READING PASSAGE -
International Chamber of Commerce Sri Lanka Chairman Dinesh Weerakkody (second from left)
The International Chamber of Commerce Sri Lanka (ICCSL) elected a new Executive Committee for 2019/20 at the 53rd Annual General Meeting of the chamber held recently in Colombo. In this interview, ICCSL Chairman Dinesh Weerakkody outlines many of the opportunities for the chamber given ICCs global network of over 45 million member companies, chambers of commerce and business associations in over 130 countries. Weerakkody points out that ICCSL can facilitate local companies to access new markets.
Following are excerpts:
By Nihara Nanayakkara
Q: As the Chairman of the International Chamber of Commerce Sri Lanka, what are your plans for ICCSL for 2019/20?
To make trade and finance more inclusive. We will also help the Government to enhance support for micro and small enterprises and to harness the power of digital technologies to reduce barriers in commerce. This year we also hope to update our members on International Trade Law and Practices and this service would be available to non-members too. We hope to assemble an expert panel for this purpose.
Q: What is the ICCSL involvement with the International Chamber of Commerce, headquartered in Paris?

DATA BELOW -

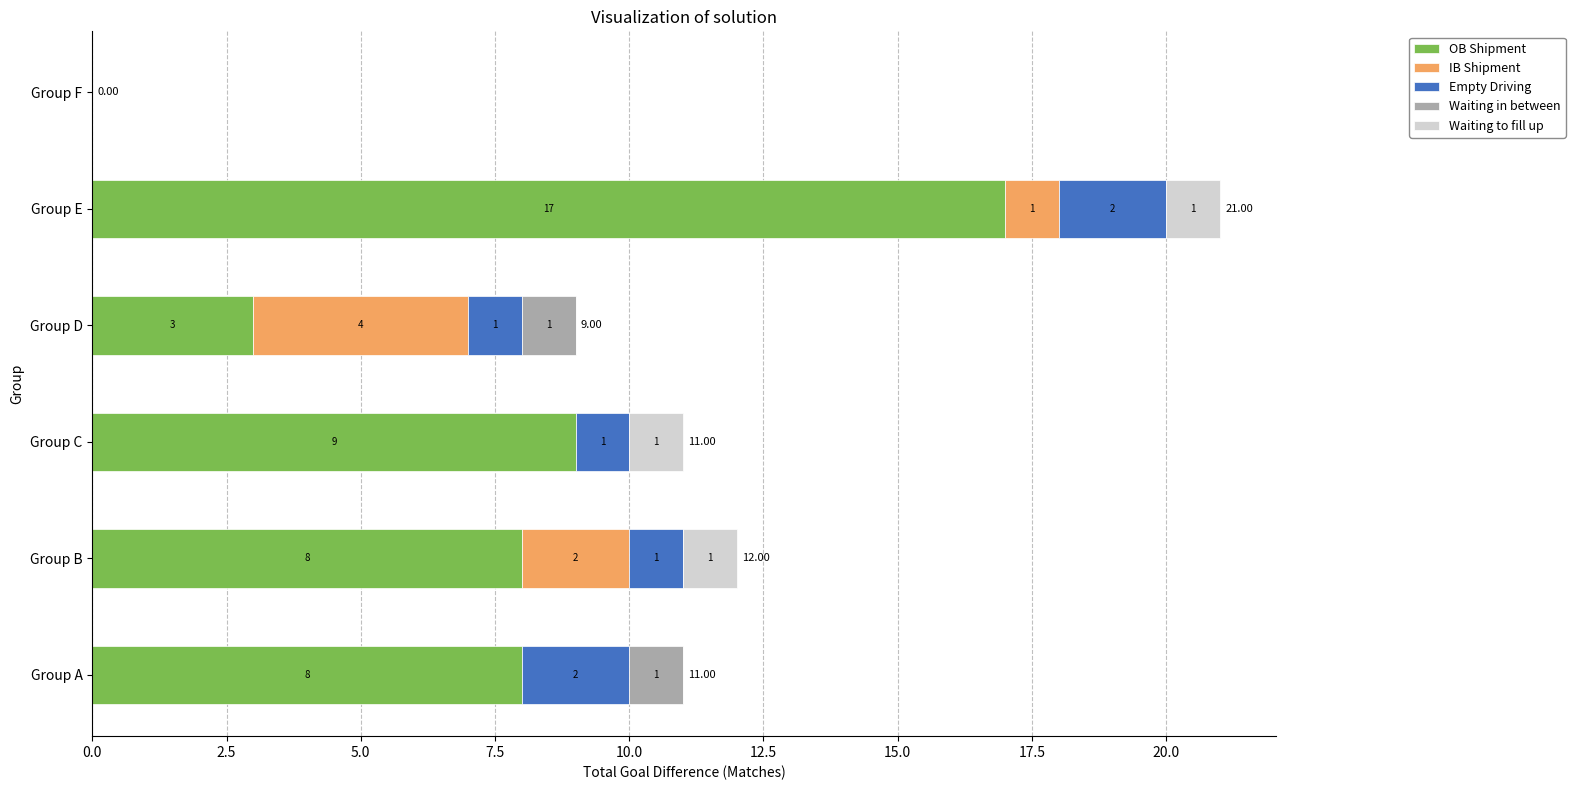

Count the number of categories in the chart.

6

STUDY QUESTIONS -
A – According to the ICCSL interview, at which meeting was the new Executive Committee for 2019/20 elected?
B – Translate this sentence from the ICCSL interview into Spanish: "We hope to assemble an expert panel for this purpose."
C – List every kind of member that the ICCSL interview says makes up ICC's global network.

ANSWERS BY TASK -
A – It was elected at the 53rd Annual General Meeting of the chamber, held in Colombo.

B – Esperamos reunir un panel de expertos para este fin.

C –
- Member companies
- Chambers of commerce
- Business associations